Required action >> Copy each entry precisely as written, and do not carry over the pictures.

Records provided >>
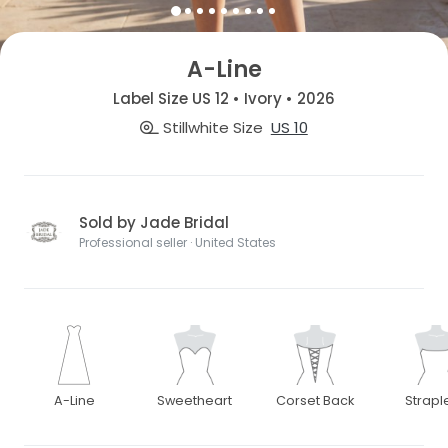
A-Line
Label Size US 12 • Ivory • 2026
Stillwhite Size
US 10
Sold by Jade Bridal
Professional seller · United States
A-Line
Sweetheart
Corset Back
Strapl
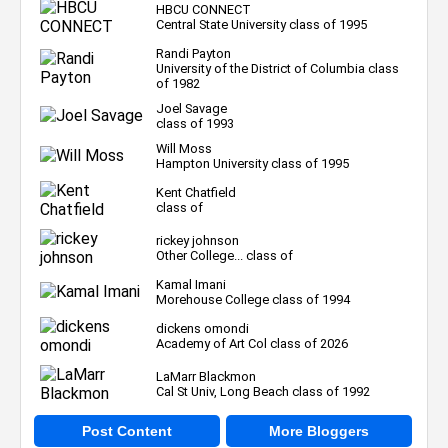
HBCU CONNECT
Central State University class of 1995
Randi Payton
University of the District of Columbia class
of 1982
Joel Savage
class of 1993
Will Moss
Hampton University class of 1995
Kent Chatfield
class of
rickey johnson
Other College... class of
Kamal Imani
Morehouse College class of 1994
dickens omondi
Academy of Art Col class of 2026
LaMarr Blackmon
Cal St Univ, Long Beach class of 1992
Post Content
More Bloggers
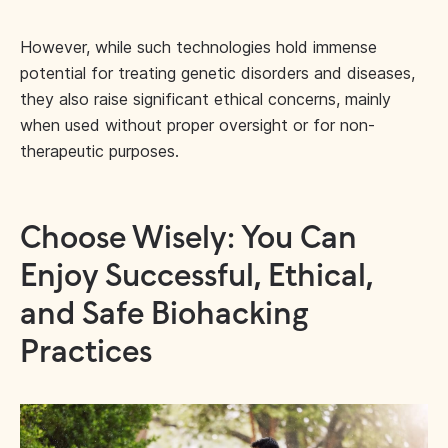
However, while such technologies hold immense
potential for treating genetic disorders and diseases,
they also raise significant ethical concerns, mainly
when used without proper oversight or for non-
therapeutic purposes.
Choose Wisely: You Can
Enjoy Successful, Ethical,
and Safe Biohacking
Practices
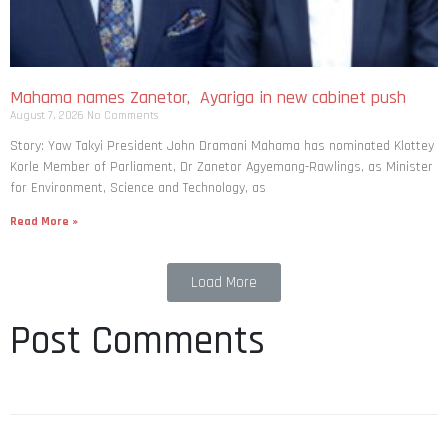
Mahama names Zanetor, Ayariga in new cabinet push
August 7, 2026
No Comments
Story: Yaw Takyi President John Dramani Mahama has nominated Klottey
Korle Member of Parliament, Dr Zanetor Agyemang-Rawlings, as Minister
for Environment, Science and Technology, as
Read More »
Load More
Post Comments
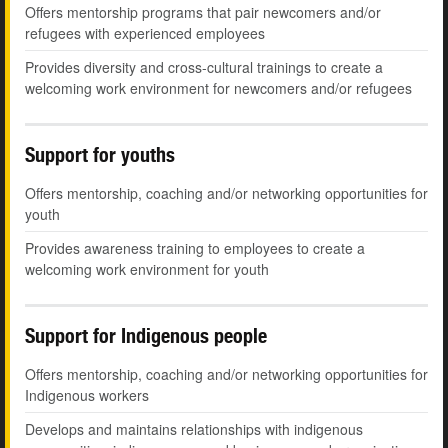
Offers mentorship programs that pair newcomers and/or
refugees with experienced employees
Provides diversity and cross-cultural trainings to create a
welcoming work environment for newcomers and/or refugees
Support for youths
Offers mentorship, coaching and/or networking opportunities for
youth
Provides awareness training to employees to create a
welcoming work environment for youth
Support for Indigenous people
Offers mentorship, coaching and/or networking opportunities for
Indigenous workers
Develops and maintains relationships with indigenous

Your response >>
A-Line
Label Size US 12 • Ivory • 2026
Stillwhite Size
US 10
Sold by Jade Bridal
Professional seller · United States
A-Line
Sweetheart
Corset Back
Strapl
HBCU CONNECT
Central State University class of 1995
Randi Payton
University of the District of Columbia class
of 1982
Joel Savage
class of 1993
Will Moss
Hampton University class of 1995
Kent Chatfield
class of
rickey johnson
Other College... class of
Kamal Imani
Morehouse College class of 1994
dickens omondi
Academy of Art Col class of 2026
LaMarr Blackmon
Cal St Univ, Long Beach class of 1992
Post Content
More Bloggers
However, while such technologies hold immense
potential for treating genetic disorders and diseases,
they also raise significant ethical concerns, mainly
when used without proper oversight or for non-
therapeutic purposes.
Choose Wisely: You Can
Enjoy Successful, Ethical,
and Safe Biohacking
Practices
Mahama names Zanetor, Ayariga in new cabinet push
August 7, 2026
No Comments
Story: Yaw Takyi President John Dramani Mahama has nominated Klottey
Korle Member of Parliament, Dr Zanetor Agyemang-Rawlings, as Minister
for Environment, Science and Technology, as
Read More »
Load More
Post Comments
Offers mentorship programs that pair newcomers and/or
refugees with experienced employees
Provides diversity and cross-cultural trainings to create a
welcoming work environment for newcomers and/or refugees
Support for youths
Offers mentorship, coaching and/or networking opportunities for
youth
Provides awareness training to employees to create a
welcoming work environment for youth
Support for Indigenous people
Offers mentorship, coaching and/or networking opportunities for
Indigenous workers
Develops and maintains relationships with indigenous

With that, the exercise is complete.